Sky News delves into the aftermath of Luis Manuel Díaz's captivity, originating from his kidnapping on October 28, 2023, in Barrancas at a petrol station. While Cilenis Marulanda, the mother of Liverpool FC player Luis Díaz, was also kidnapped, CNN reported that she had already been released by the kidnappers. Additionally, Sky News emphasised that information leading to the capture of Luis Díaz would be rewarded with $48,000.

Photo by: Aboodi Vesakar from pexels


The Colombian Government joyously declared, "We report with joy the release of Don Luis Manuel Díaz." Furthermore, the Colombian Football Federation echoed sentiments, stating, "Football is passion in peace. Let no one ever think of attacking that reality again."


Notably, the footballer had previously donated a football field, which, after his father's kidnapping, served as a heliport. The New York Times highlighted the E.L.N.'s claim that the Colombian military, deploying troops and flyovers post-kidnapping, obstructed their ability to return Luis Manuel Díaz. The E.L.N., founded in 1964, employs guerrilla tactics against the Colombian government, according to BBC News. In response to the kidnapping in Barrancas, marches ensued, as reported by The New York Times.
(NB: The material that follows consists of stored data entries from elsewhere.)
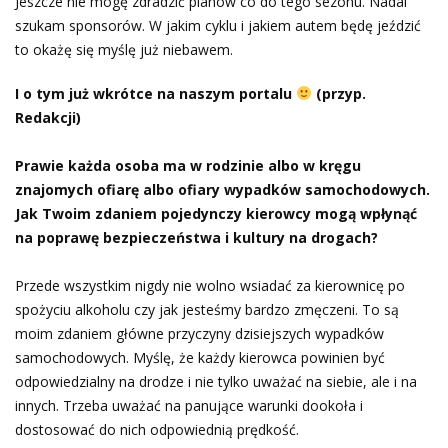
Jeszcze nie mogę zdradzić planów co do tego sezonu. Nadal
szukam sponsorów. W jakim cyklu i jakiem autem będę jeździć
to okażę się myślę już niebawem.
I o tym już wkrótce na naszym portalu
(przyp.
Redakcji)
Prawie każda osoba ma w rodzinie albo w kręgu
znajomych ofiarę albo ofiary wypadków samochodowych.
Jak Twoim zdaniem pojedynczy kierowcy mogą wpłynąć
na poprawę bezpieczeństwa i kultury na drogach?
Przede wszystkim nigdy nie wolno wsiadać za kierownicę po
spożyciu alkoholu czy jak jesteśmy bardzo zmęczeni. To są
moim zdaniem główne przyczyny dzisiejszych wypadków
samochodowych. Myślę, że każdy kierowca powinien być
odpowiedzialny na drodze i nie tylko uważać na siebie, ale i na
innych. Trzeba uważać na panujące warunki dookoła i
dostosować do nich odpowiednią prędkość.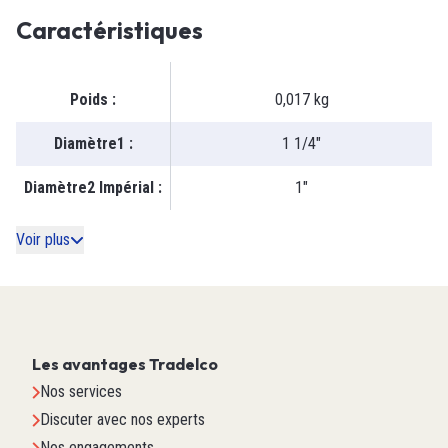
Caractéristiques
Poids
:
0,017 kg
Diamètre1
:
1 1/4"
Diamètre2 Impérial
:
1"
Voir plus
Les avantages Tradelco
Nos services
Discuter avec nos experts
Nos engagements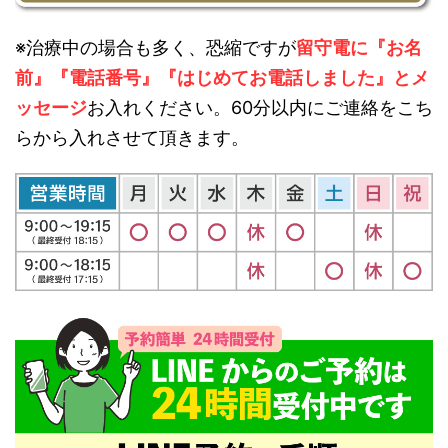
※治療中の場合も多く、恐縮ですが
留守電に『お名
前』『電話番号』『はじめてお電話しました』とメ
ッセージ
お入れください。60分以内にご連絡をこち
らから入れさせて頂きます。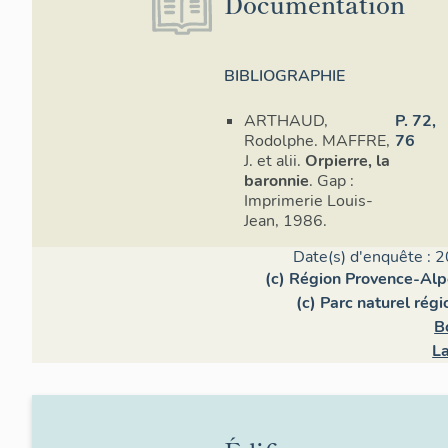
Documentation
BIBLIOGRAPHIE
ARTHAUD,
P. 72,
Rodolphe. MAFFRE,
76
J. et alii.
Orpierre, la
baronnie
. Gap :
Imprimerie Louis-
Jean, 1986.
Date(s) d'enquête : 2
(c) Région Provence-Alp
(c) Parc naturel rég
B
La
The E.L.N. argued that the military presence in Barrancas impeded the safe and swift execution of their liberation plan. Subsequently, following the E.L.N.'s assertion, the Colombian Military withdrew, as disclosed in an official statement.
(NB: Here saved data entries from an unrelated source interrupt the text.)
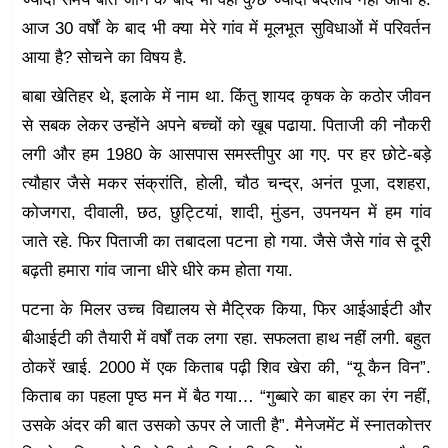
आज 30 वर्षों के बाद भी क्या मेरे गांव में मूलभूत सुविधाओं में परिवर्तन
आया है? सोचने का विषय है.
बाबा खेतिहर थे, इलाके में नाम था. किंतु शायद कृषक के कठोर जीवन
से सबक लेकर उन्होंने अपने बच्चों को खूब पढाया. पिताजी की नौकरी
लगी और हम 1980 के आसपास समस्तीपुर आ गए. पर हर छोटे-बड़े
त्यौहार जैसे मकर संक्रांति, होली, चौठ चन्द्र, अनंत पूजा, दशहरा,
कोजगरा, दीवाली, छठ, छुट्टियां, शादी, मुंडन, उपनयन में हम गांव
जाते रहे. फिर पिताजी का तबादला पटना हो गया. जैसे जैसे गांव से दूरी
बढ़ती हमारा गांव जाना धीरे धीरे कम होता गया.
पटना के मिलर उच्च विद्यालय से मैट्रिक किया, फिर आईआईटी और
बीआईटी की तैयारी में वर्षों तक लगा रहा. सफलता हाथ नहीं लगी. बहुत
ठोकरें खाई. 2000 में एक किताब पढ़ी शिव खेरा की, “यू कैन विन”.
किताब का पहला पृष्ठ मन में बैठ गया… “गुब्बारे का बाहर का रंग नहीं,
उसके अंदर की बात उसको ऊपर ले जाती है”. मैनेजमेंट में स्नातकोत्तर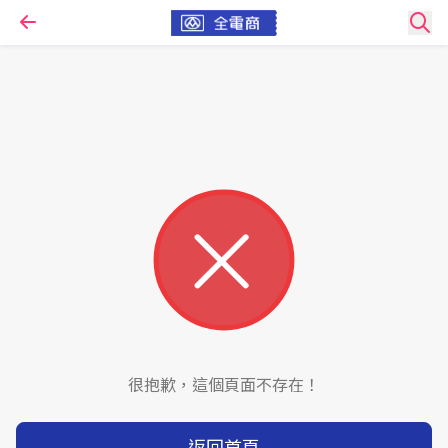
很抱歉，這個頁面不存在！
返回首頁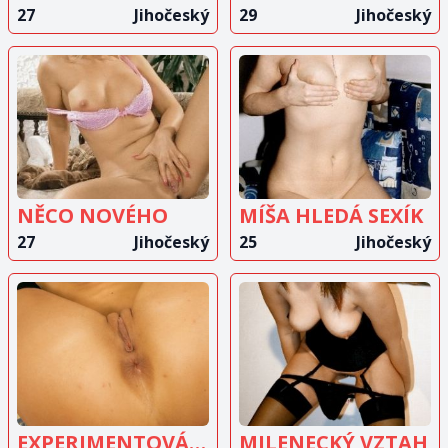
27
Jihočeský
29
Jihočeský
ZOBRAZIT
ZOBRAZIT
INZERÁT
INZERÁT
NĚCO NOVÉHO
MÍŠA HLEDÁ SEXÍK
27
Jihočeský
25
Jihočeský
ZOBRAZIT
ZOBRAZIT
INZERÁT
INZERÁT
EXPERIMENTOVÁNÍ
MILENECKÝ VZTAH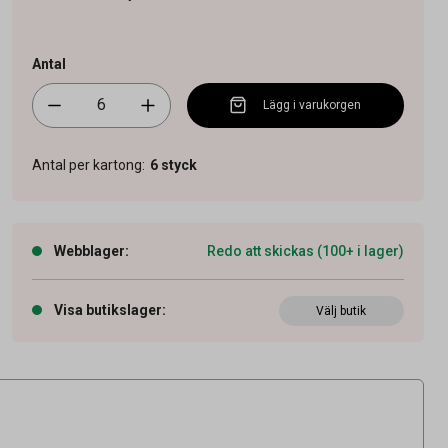
Antal
Lägg i varukorgen
Antal per kartong
:
6
styck
Webblager
:
Redo att skickas (100+ i lager)
Visa butikslager
:
Välj butik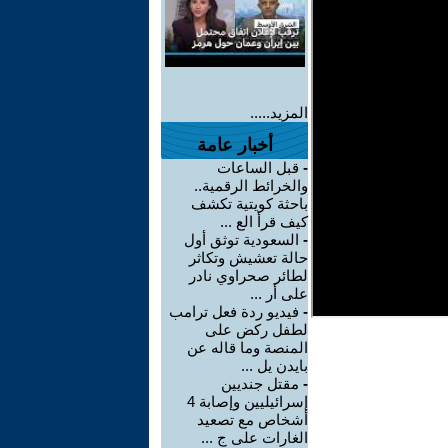
المزيد.....
أخبار عامة
-
قبل الساعات
والخرائط الرقمية..
باحثة كويتية تكشف
كيف قرأ الع ...
-
السعودية توثق أول
حالة تعشيش وتكاثر
لطائر صحراوي نادر
على أر ...
-
فيديو ردة فعل ترامب
لطفل ركض على
المنصة وما قاله عن
بايدن يل ...
-
مقتل جنديين
إسرائيليين وإصابة 4
أشخاص مع تصعيد
الغارات على ج ...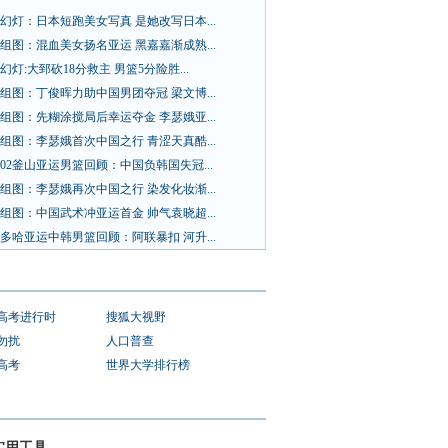
幻灯：日本短跑美女写真 是她改写日本...
组图：混血美女扬名亚运 黑嘉嘉渐成熟...
幻灯:大郅砍18分救主 男篮5分险胜...
组图：丁俊晖力助中国男团夺冠 梁文博...
组图：先糊涂搅局后幸运夺金 李瑟娥亚...
组图：李瑟娥首次中国之行 青涩天真酷...
02釜山亚运男篮回顾：中国负韩国失冠...
组图：李瑟娥再次中国之行 染发化妆渐...
组图：中国武术冲亚运首金 帅气袁晓超...
多哈亚运中韩男篮回顾：阿联暴扣 河升...
1高考进行时
搜狐大视野
勿扰
人口普查
1高考
世界大学排行榜
实用工具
The Colombian Peace Commission, engaged in peace talks with the E.L.N., expressed that the capture had "plunged our talks into a critical situation," per The New York Times. As noted by the UN, the 2016 peace agreement with the FARC group in Colombia preceded the Colombia UN Verification Mission. Sky News reported that the E.L.N. had been in a ceasefire with the Colombian government since August. The UN Security Council unanimously voted, facilitating the expansion of the Colombia UN Verification Mission to observe the E.L.N. ceasefire closely.